* _Задание a_
Перепишите отрывок об ИИ от «Несомненно, системы ИИ» до «технологии искусственного интеллекта.» включительно, поменяв «рынок труда» на «сферу занятости».

Каков итог? Полная автономность вождения требует общего ИИ, который, скорее всего, не появится в ближайшем времени. Частично автономные автомобили существуют и сейчас, но представляют опасность, потому что управляющие ими люди не всегда следят за дорогой. Для решения этой дилеммы, скорее всего, придется изменить определение полной автономности и позволить беспилотным автомобилям ездить только в определенных зонах, где создана инфраструктура для обеспечения их безопасности. Универсальный вариант этого решения называется геозонированием. Джеки ДиМарко, бывший главный инженер по беспилотным автомобилям Ford Motor Company, объяснила принцип геозонирования следующим образом:
Когда речь идет об автономности 4-го уровня, это полная автономия в пределах геозоны, то есть области, для которой составлена карта высокого разрешения. Имея такую карту, вы понимаете среду, в которой находитесь. Вы видите, где расположены фонарные столбы и переходы, какие правила действуют на дороге, какие установлены ограничения скорости и так далее. Мы считаем, что автономия будет расти в определенной геозоне, а затем выходить за ее пределы по мере совершенствования технологии и методов обучения, а также появления способности решать все большее количество проблем[362].
Конечно, в пределах геозоны тоже никуда не деться от вездесущих докучливых людей. Исследователь ИИ Эндрю Ын полагает, что пешеходов необходимо научить вести себя более предсказуемо рядом с беспилотными автомобилями: “Мы говорим людям: «Не нарушайте закон и будьте предупредительны»”[363]. Компания Ына по разработке беспилотных автомобилей Drive.ai запустила целый парк полностью беспилотных такси-фургонов, которые развозят пассажиров в определенных геозонах Техаса – одного из немногих штатов, где законы допускают движение таких автомобилей. Скоро мы увидим, чем обернется этот эксперимент и оправдается ли оптимистичная надежда Ына на обучение пешеходов.
Вопрос: приведет ли ИИ к массовой безработице?
Не знаю. Полагаю, что нет – по крайней мере не в ближайшем будущем. Утверждение Марвина Минского о том, что “простые вещи делать сложно”, по-прежнему справедливо в большинстве сфер ИИ, и освоить многие человеческие профессии компьютерам (или роботам), скорее всего, гораздо сложнее, чем кажется.
Несомненно, системы ИИ заменят людей в некоторых областях – это уже произошло, причем во многих случаях на благо обществу. Но никто пока не знает, какое влияние ИИ окажет на рынок труда, потому что никто не может предсказать, какие способности обретут будущие технологии искусственного интеллекта.
Вероятное влияние ИИ на безработицу оценивается во множестве докладов, где основное внимание уделяется уязвимости миллионов профессий, предполагающих необходимость вождения автомобиля. Возможно, люди, выполняющие эту работу, в конце концов окажутся заменены компьютерами, но сложно сказать, когда именно это произойдет, ведь пока непонятно, когда полностью беспилотные автомобили получат широкое распространение.

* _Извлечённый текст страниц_
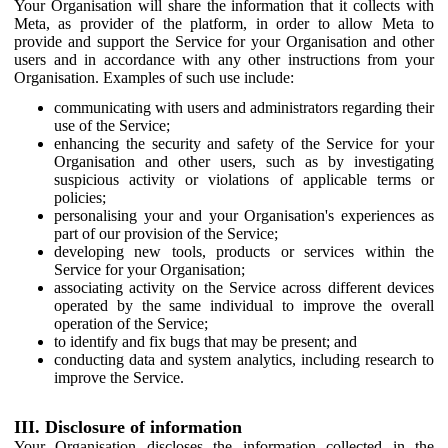
Your Organisation will share the information that it collects with
Meta, as provider of the platform, in order to allow Meta to
provide and support the Service for your Organisation and other
users and in accordance with any other instructions from your
Organisation. Examples of such use include:
communicating with users and administrators regarding their
use of the Service;
enhancing the security and safety of the Service for your
Organisation and other users, such as by investigating
suspicious activity or violations of applicable terms or
policies;
personalising your and your Organisation's experiences as
part of our provision of the Service;
developing new tools, products or services within the
Service for your Organisation;
associating activity on the Service across different devices
operated by the same individual to improve the overall
operation of the Service;
to identify and fix bugs that may be present; and
conducting data and system analytics, including research to
improve the Service.
III. Disclosure of information
Your Organisation discloses the information collected in the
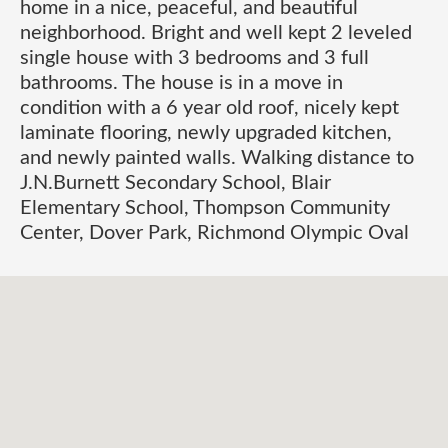
home in a nice, peaceful, and beautiful
neighborhood. Bright and well kept 2 leveled
single house with 3 bedrooms and 3 full
bathrooms. The house is in a move in
condition with a 6 year old roof, nicely kept
laminate flooring, newly upgraded kitchen,
and newly painted walls. Walking distance to
J.N.Burnett Secondary School, Blair
Elementary School, Thompson Community
Center, Dover Park, Richmond Olympic Oval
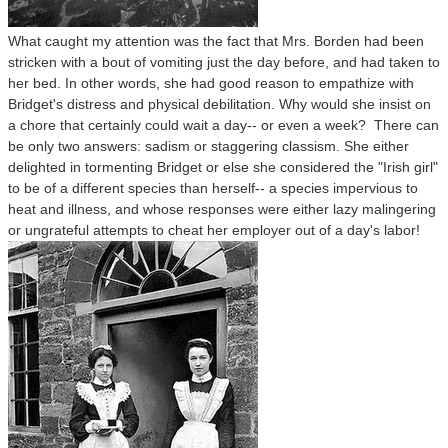
What caught my attention was the fact that Mrs. Borden had been
stricken with a bout of vomiting just the day before, and had taken to
her bed. In other words, she had good reason to empathize with
Bridget's distress and physical debilitation. Why would she insist on
a chore that certainly could wait a day-- or even a week? There can
be only two answers: sadism or staggering classism. She either
delighted in tormenting Bridget or else she considered the "Irish girl"
to be of a different species than herself-- a species impervious to
heat and illness, and whose responses were either lazy malingering
or ungrateful attempts to cheat her employer out of a day's labor!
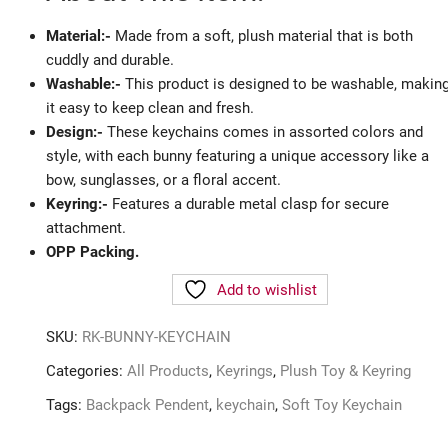
Material:-
Made from a soft, plush material that is both
cuddly and durable.
Washable:-
This product is designed to be washable, makin
it easy to keep clean and fresh.
Design:-
These keychains comes in assorted colors and
style, with each bunny featuring a unique accessory like a
bow, sunglasses, or a floral accent.
Keyring:-
Features a durable metal clasp for secure
attachment.
OPP Packing.
Add to wishlist
SKU:
RK-BUNNY-KEYCHAIN
Categories:
All Products
,
Keyrings
,
Plush Toy & Keyring
Tags:
Backpack Pendent
,
keychain
,
Soft Toy Keychain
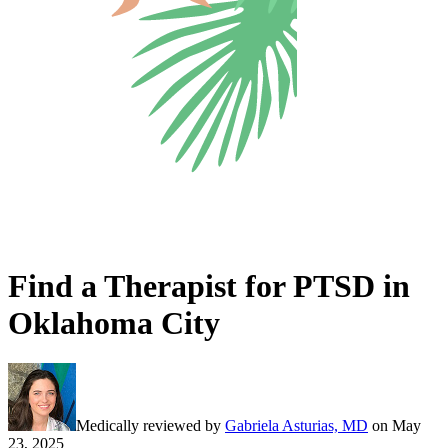
Find a Therapist for PTSD in
Oklahoma City
Medically reviewed by
Gabriela Asturias, MD
on
May
23, 2025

* _Задание b_
Продублируйте дословно записи: всё от самого их начала до строки с «associating activity on» включительно. Изображения в ответ не включайте.

* _Ваш ответ a_
Несомненно, системы ИИ заменят людей в некоторых областях – это уже произошло, причем во многих случаях на благо обществу. Но никто пока не знает, какое влияние ИИ окажет на сферу занятости, потому что никто не может предсказать, какие способности обретут будущие технологии искусственного интеллекта.

* _Ваш ответ b_
Your Organisation will share the information that it collects with
Meta, as provider of the platform, in order to allow Meta to
provide and support the Service for your Organisation and other
users and in accordance with any other instructions from your
Organisation. Examples of such use include:
communicating with users and administrators regarding their
use of the Service;
enhancing the security and safety of the Service for your
Organisation and other users, such as by investigating
suspicious activity or violations of applicable terms or
policies;
personalising your and your Organisation's experiences as
part of our provision of the Service;
developing new tools, products or services within the
Service for your Organisation;
associating activity on the Service across different devices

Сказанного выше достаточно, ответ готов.